8. The Future of Journalism
RCS: Let's try to bring this conversation full circle. You mentioned the impact Tony Kornheiser had on you. Back in January, during our interview with him, he reflected about the fate of newspapers, "I love newspapers and I’m watching them die. All I ever wanted to be was a newspaper writer. I didn’t necessarily want to be a newspaper columnist. I got to that point after 15 years in the business. I just wanted to write for newspapers and I did that a long time ago and I was perfectly happy."
If newspapers do die, do you think it would be bad for journalism?
Travis: Well, I love Tony Kornheiser but lots of newspapers deserve to die. Some of them are just awful. Have you read the Tennessean? If you have an IQ that's high enough for you to be executed per Supreme Court precedent, you haven't.

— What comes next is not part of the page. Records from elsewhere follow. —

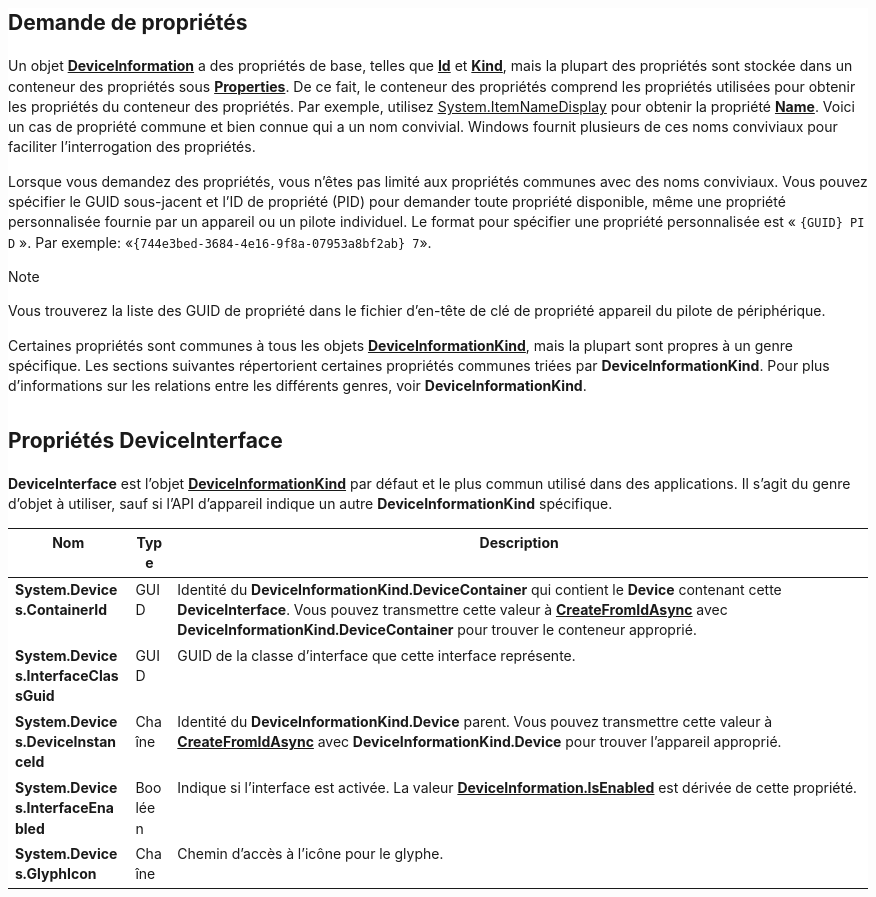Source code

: ## <a name="requesting-properties"></a>Demande de propriétés

Un objet [**DeviceInformation**](https://msdn.microsoft.com/library/windows/apps/BR225393) a des propriétés de base, telles que [**Id**](https://msdn.microsoft.com/library/windows/apps/windows.devices.enumeration.deviceinformation.id) et [**Kind**](https://msdn.microsoft.com/library/windows/apps/windows.devices.enumeration.deviceinformation.kind.aspx), mais la plupart des propriétés sont stockée dans un conteneur des propriétés sous [**Properties**](https://msdn.microsoft.com/library/windows/apps/windows.devices.enumeration.deviceinformation.properties.aspx). De ce fait, le conteneur des propriétés comprend les propriétés utilisées pour obtenir les propriétés du conteneur des propriétés. Par exemple, utilisez [System.ItemNameDisplay](https://msdn.microsoft.com/library/windows/desktop/Bb760770) pour obtenir la propriété [**Name**](https://msdn.microsoft.com/library/windows/apps/windows.devices.enumeration.deviceinformation.name). Voici un cas de propriété commune et bien connue qui a un nom convivial. Windows fournit plusieurs de ces noms conviviaux pour faciliter l’interrogation des propriétés.

Lorsque vous demandez des propriétés, vous n’êtes pas limité aux propriétés communes avec des noms conviviaux. Vous pouvez spécifier le GUID sous-jacent et l’ID de propriété (PID) pour demander toute propriété disponible, même une propriété personnalisée fournie par un appareil ou un pilote individuel. Le format pour spécifier une propriété personnalisée est « `{GUID} PID` ». Par exemple: «`{744e3bed-3684-4e16-9f8a-07953a8bf2ab} 7`». 

> [!Note]
> Vous trouverez la liste des GUID de propriété dans le fichier d’en-tête de clé de propriété appareil du pilote de périphérique.

Certaines propriétés sont communes à tous les objets [**DeviceInformationKind**](https://msdn.microsoft.com/library/windows/apps/windows.devices.enumeration.deviceinformationkind), mais la plupart sont propres à un genre spécifique. Les sections suivantes répertorient certaines propriétés communes triées par **DeviceInformationKind**. Pour plus d’informations sur les relations entre les différents genres, voir **DeviceInformationKind**.

## <a name="deviceinterface-properties"></a>Propriétés DeviceInterface

**DeviceInterface** est l’objet [**DeviceInformationKind**](https://msdn.microsoft.com/library/windows/apps/windows.devices.enumeration.deviceinformationkind) par défaut et le plus commun utilisé dans des applications. Il s’agit du genre d’objet à utiliser, sauf si l’API d’appareil indique un autre **DeviceInformationKind** spécifique.

| Nom                                  | Type    | Description                                                                                                                                                                                                                                                                                                                                                                                               |
|---------------------------------------|---------|-----------------------------------------------------------------------------------------------------------------------------------------------------------------------------------------------------------------------------------------------------------------------------------------------------------------------------------------------------------------------------------------------------------|
| **System.Devices.ContainerId**        | GUID    | Identité du **DeviceInformationKind.DeviceContainer** qui contient le **Device** contenant cette **DeviceInterface**. Vous pouvez transmettre cette valeur à [**CreateFromIdAsync**](https://msdn.microsoft.com/library/windows/apps/windows.devices.enumeration.deviceinformation.createfromidasync) avec **DeviceInformationKind.DeviceContainer** pour trouver le conteneur approprié.                                                                                    |
| **System.Devices.InterfaceClassGuid** | GUID    | GUID de la classe d’interface que cette interface représente.                                                                                                                                                                                                                                                                                                                                                       |
| **System.Devices.DeviceInstanceId**   | Chaîne  | Identité du **DeviceInformationKind.Device** parent. Vous pouvez transmettre cette valeur à [**CreateFromIdAsync**](https://msdn.microsoft.com/library/windows/apps/windows.devices.enumeration.deviceinformation.createfromidasync) avec **DeviceInformationKind.Device** pour trouver l’appareil approprié.                                                                                                                                                                   |
| **System.Devices.InterfaceEnabled**   | Booléen | Indique si l’interface est activée. La valeur [**DeviceInformation.IsEnabled**](https://msdn.microsoft.com/library/windows/apps/windows.devices.enumeration.deviceinformation.isenabled) est dérivée de cette propriété.                                                                                                                                                                                                                                                           |
| **System.Devices.GlyphIcon**          | Chaîne  | Chemin d’accès à l’icône pour le glyphe.                                                                                                                                                                                                                                                                                                                                                                                  |
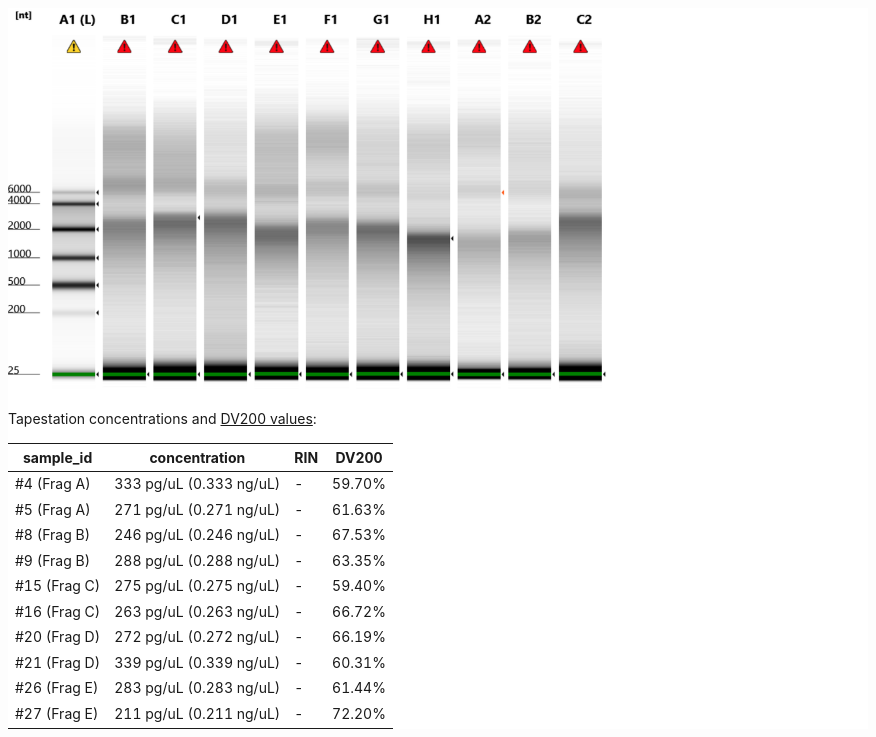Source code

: <img width="600" alt="2024-09-13-rna" src="https://github.com/zdellaert/ZD_Putnam_Lab_Notebook/blob/master/images/tapestation/2024-09-13-rna.png?raw=true">

Tapestation concentrations and [DV200 values](https://www.agilent.com/en/promotions/tapestation-dv200-determination):

| sample_id      | concentration             | RIN | DV200  | 
|----------------|---------------------------|-----|--------|
| #4 (Frag A)    |  333 pg/uL (0.333 ng/uL)  |   - | 59.70% |
| #5 (Frag A)    |  271 pg/uL (0.271 ng/uL)  |   - | 61.63% |
| #8 (Frag B)    |  246 pg/uL (0.246 ng/uL)  |   - | 67.53% |
| #9 (Frag B)    |  288 pg/uL (0.288 ng/uL)  |   - | 63.35% |
| #15 (Frag C)   |  275 pg/uL (0.275 ng/uL)  |   - | 59.40% |
| #16 (Frag C)   |  263 pg/uL (0.263 ng/uL)  |   - | 66.72% |
| #20 (Frag D)   |  272 pg/uL (0.272 ng/uL)  |   - | 66.19% |
| #21 (Frag D)   |  339 pg/uL (0.339 ng/uL)  |   - | 60.31% |
| #26 (Frag E)   |  283 pg/uL (0.283 ng/uL)  |   - | 61.44% |
| #27 (Frag E)   |  211 pg/uL (0.211 ng/uL)  |   - | 72.20% |
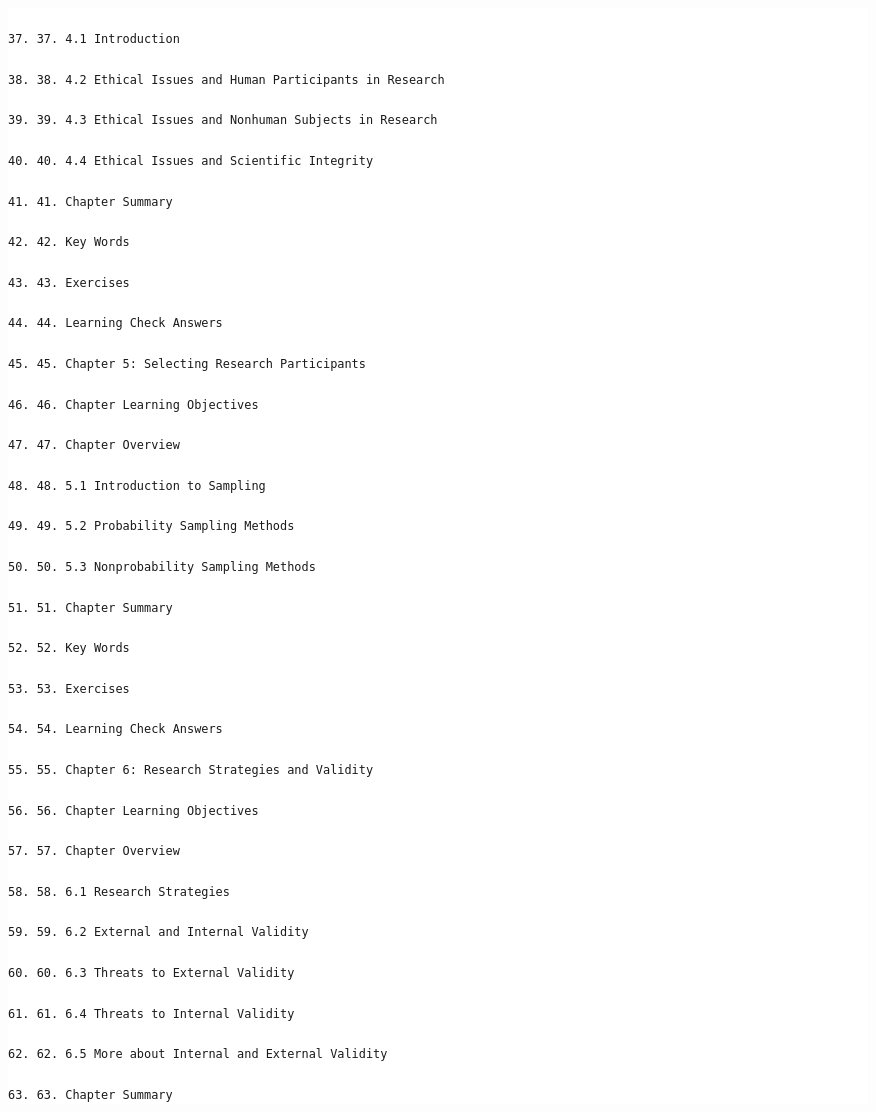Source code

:                                                                                                                                       37. 37. 4.1 Introduction
                                                                                                                                          38. 38. 4.2 Ethical Issues and Human Participants in Research
                                                                                                                                              39. 39. 4.3 Ethical Issues and Nonhuman Subjects in Research
                                                                                                                                                  40. 40. 4.4 Ethical Issues and Scientific Integrity
                                                                                                                                                      41. 41. Chapter Summary
                                                                                                                                                          42. 42. Key Words
                                                                                                                                                              43. 43. Exercises
                                                                                                                                                                  44. 44. Learning Check Answers
                                                                                                                                                                      45. 45. Chapter 5: Selecting Research Participants
                                                                                                                                                                          46. 46. Chapter Learning Objectives
                                                                                                                                                                              47. 47. Chapter Overview
                                                                                                                                                                                  48. 48. 5.1 Introduction to Sampling
                                                                                                                                                                                      49. 49. 5.2 Probability Sampling Methods
                                                                                                                                                                                          50. 50. 5.3 Nonprobability Sampling Methods
                                                                                                                                                                                              51. 51. Chapter Summary
                                                                                                                                                                                                  52. 52. Key Words
                                                                                                                                                                                                      53. 53. Exercises
                                                                                                                                                                                                          54. 54. Learning Check Answers
                                                                                                                                                                                                              55. 55. Chapter 6: Research Strategies and Validity
                                                                                                                                                                                                                  56. 56. Chapter Learning Objectives
                                                                                                                                                                                                                      57. 57. Chapter Overview
                                                                                                                                                                                                                          58. 58. 6.1 Research Strategies
                                                                                                                                                                                                                              59. 59. 6.2 External and Internal Validity
                                                                                                                                                                                                                                  60. 60. 6.3 Threats to External Validity
                                                                                                                                                                                                                                      61. 61. 6.4 Threats to Internal Validity
                                                                                                                                                                                                                                          62. 62. 6.5 More about Internal and External Validity
                                                                                                                                                                                                                                              63. 63. Chapter Summary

What I'd argue is that as some newspapers die, the field is going to open up markets for newspapers that are really good to reach those markets. Whether they do it in print, online, I'm not sure that anyone has unlocked the magic calculus yet. The result, I think, will be fewer writers but more people who read those writers, more of a writing meritocracy than exists in newsrooms now. So there may be less journalists, but I think journalism will be stronger. Look at the average mid-tier cities newspaper now, how many of them are just linking stories from other places anyway and not doing much original reporting as is? the New York Times, the Washington Post, those papers aren't going to die. And they shouldn't, they're damn good at what they do.
But most cities don't have that. And I think there's this elitist mentality that print media all deserves to survive. It doesn't, not if it's crap. I read the New York Times all day on my BlackBerry. Same thing with the Washington Post. I'm constantly hitting refresh. I couldn't have done that fifteen years ago. I'd have been stuck with whatever landed on my front porch. And if whoever was landing on my front porch was really good, eventually they'd move to a bigger market with more readers. We're there now, immediately.
So I think the market for good writing is larger than it's ever been, and the audience for good writers is larger than it's ever been. Now it's about monetizing that audience. It's going to be ugly, and there will be dead ends. But people aren't going to stop consuming stories. They just aren't.